About Jonathan Mitchell
Jonathan F. Mitchell is a Visiting Professor of Law at Stanford Law School. He received his law degree with high honors from the University of Chicago Law School, where he was an articles editor of The University of Chicago Law Review and a member of Order of the Coif.
After graduating from law school, Mr. Mitchell was a law clerk for Judge J. Michael Luttig of the U.S. Court of Appeals for the Fourth Circuit and for Justice Antonin Scalia of the Supreme Court of the United States. He then served as an Attorney-Adviser in the Office of Legal Counsel of the United States Department of Justice from 2003 through 2005. After leaving the Department of Justice, Mr. Mitchell was a visiting assistant professor at the University of Chicago Law School from 2006 through 2008, and then an assistant professor of law at George Mason University from 2008 through 2010. He has published articles on national-security law, criminal law and procedure, judicial federalism, and the legality of stare decisis in constitutional adjudication.
In 2010, Mr. Mitchell was appointed Solicitor General of Texas, a position he held until January 2015. During his time as Solicitor General, Mr. Mitchell argued before the Supreme Court of the United States, the federal courts of appeals, and the Supreme Court of Texas, as well as numerous trial courts. He has authored more than 100 briefs, and his brief for the respondents in Gonzalez v.
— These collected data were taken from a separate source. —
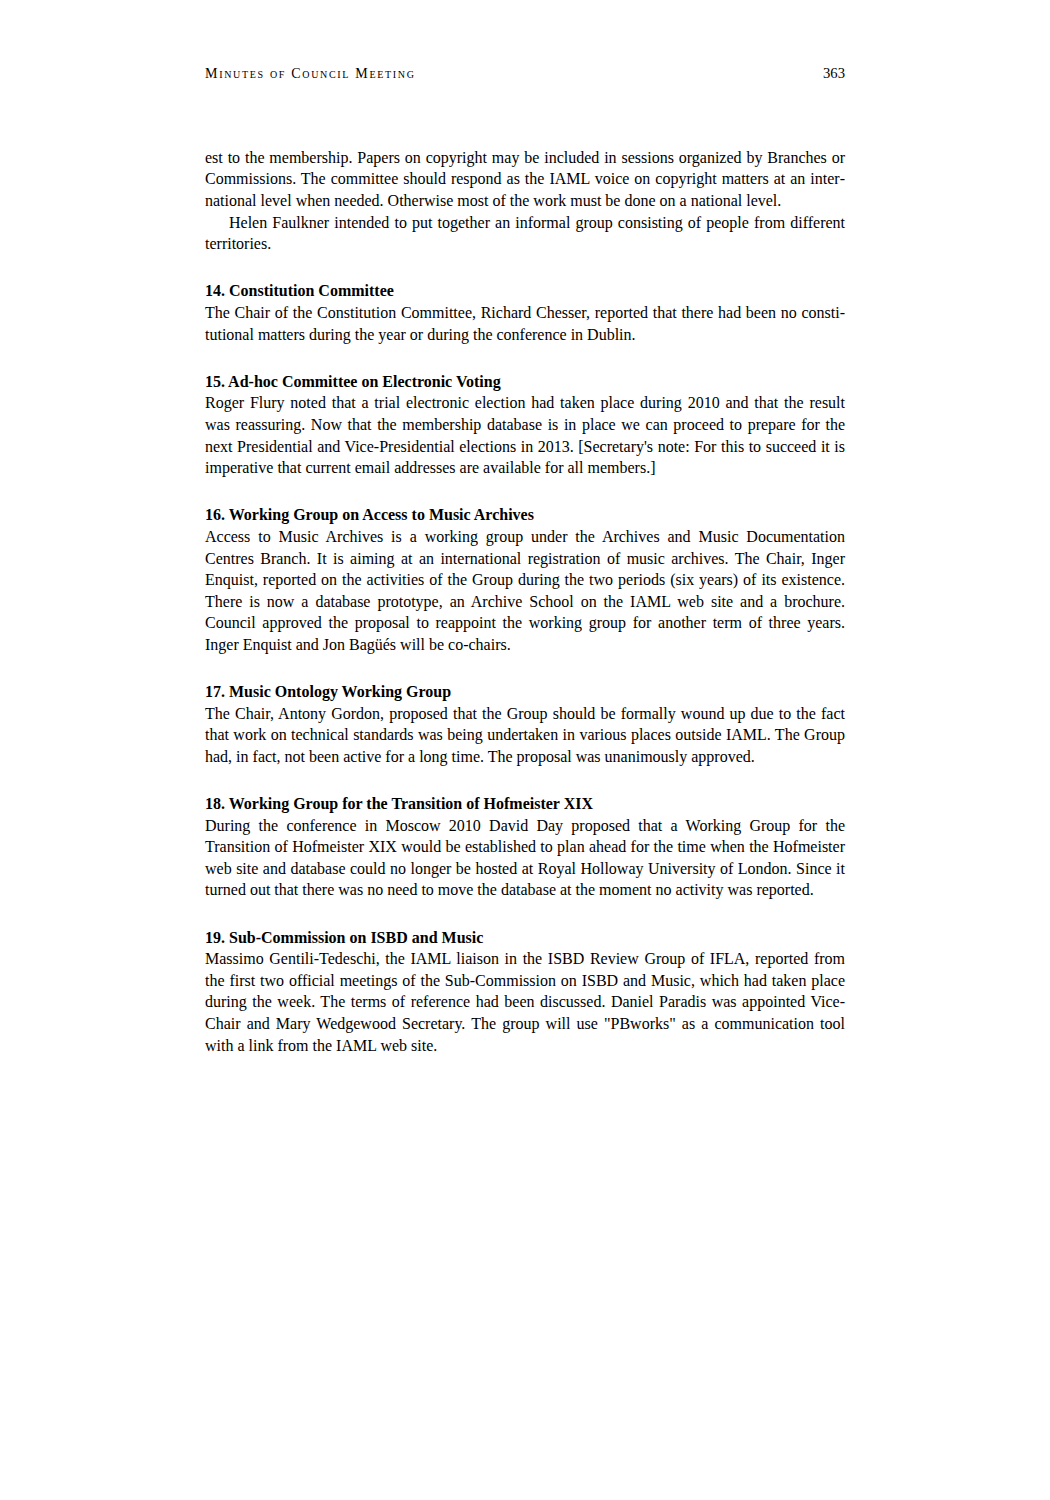Minutes of Council Meeting 363
est to the membership. Papers on copyright may be included in sessions organized by Branches or Commissions. The committee should respond as the IAML voice on copyright matters at an international level when needed. Otherwise most of the work must be done on a national level.
Helen Faulkner intended to put together an informal group consisting of people from different territories.
14. Constitution Committee
The Chair of the Constitution Committee, Richard Chesser, reported that there had been no constitutional matters during the year or during the conference in Dublin.
15. Ad-hoc Committee on Electronic Voting
Roger Flury noted that a trial electronic election had taken place during 2010 and that the result was reassuring. Now that the membership database is in place we can proceed to prepare for the next Presidential and Vice-Presidential elections in 2013. [Secretary's note: For this to succeed it is imperative that current email addresses are available for all members.]
16. Working Group on Access to Music Archives
Access to Music Archives is a working group under the Archives and Music Documentation Centres Branch. It is aiming at an international registration of music archives. The Chair, Inger Enquist, reported on the activities of the Group during the two periods (six years) of its existence. There is now a database prototype, an Archive School on the IAML web site and a brochure. Council approved the proposal to reappoint the working group for another term of three years. Inger Enquist and Jon Bagüés will be co-chairs.
17. Music Ontology Working Group
The Chair, Antony Gordon, proposed that the Group should be formally wound up due to the fact that work on technical standards was being undertaken in various places outside IAML. The Group had, in fact, not been active for a long time. The proposal was unanimously approved.
18. Working Group for the Transition of Hofmeister XIX
During the conference in Moscow 2010 David Day proposed that a Working Group for the Transition of Hofmeister XIX would be established to plan ahead for the time when the Hofmeister web site and database could no longer be hosted at Royal Holloway University of London. Since it turned out that there was no need to move the database at the moment no activity was reported.
19. Sub-Commission on ISBD and Music
Massimo Gentili-Tedeschi, the IAML liaison in the ISBD Review Group of IFLA, reported from the first two official meetings of the Sub-Commission on ISBD and Music, which had taken place during the week. The terms of reference had been discussed. Daniel Paradis was appointed Vice-Chair and Mary Wedgewood Secretary. The group will use "PBworks" as a communication tool with a link from the IAML web site.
Thaler, 132 S. Ct. 641 (2012), and his brief for the petitioners in Utility Air Regulatory Group v. EPA, 134 S. Ct. 2427 (2014), each received a Best Brief Award from the National Association of Attorneys General.
After leaving the Texas Solicitor General’s office, Mr. Mitchell served as the Searle Visiting Professor of Law at the University of Texas School of Law before arriving at the Hoover Institution in June 2015. He is currently writing an article that will offer a textualist theory of the fourteenth amendment. Mr. Mitchell remains active in Supreme Court litigation, and argued before the Court last October in Campbell–Ewald Co. v. Gomez, No. 14-857.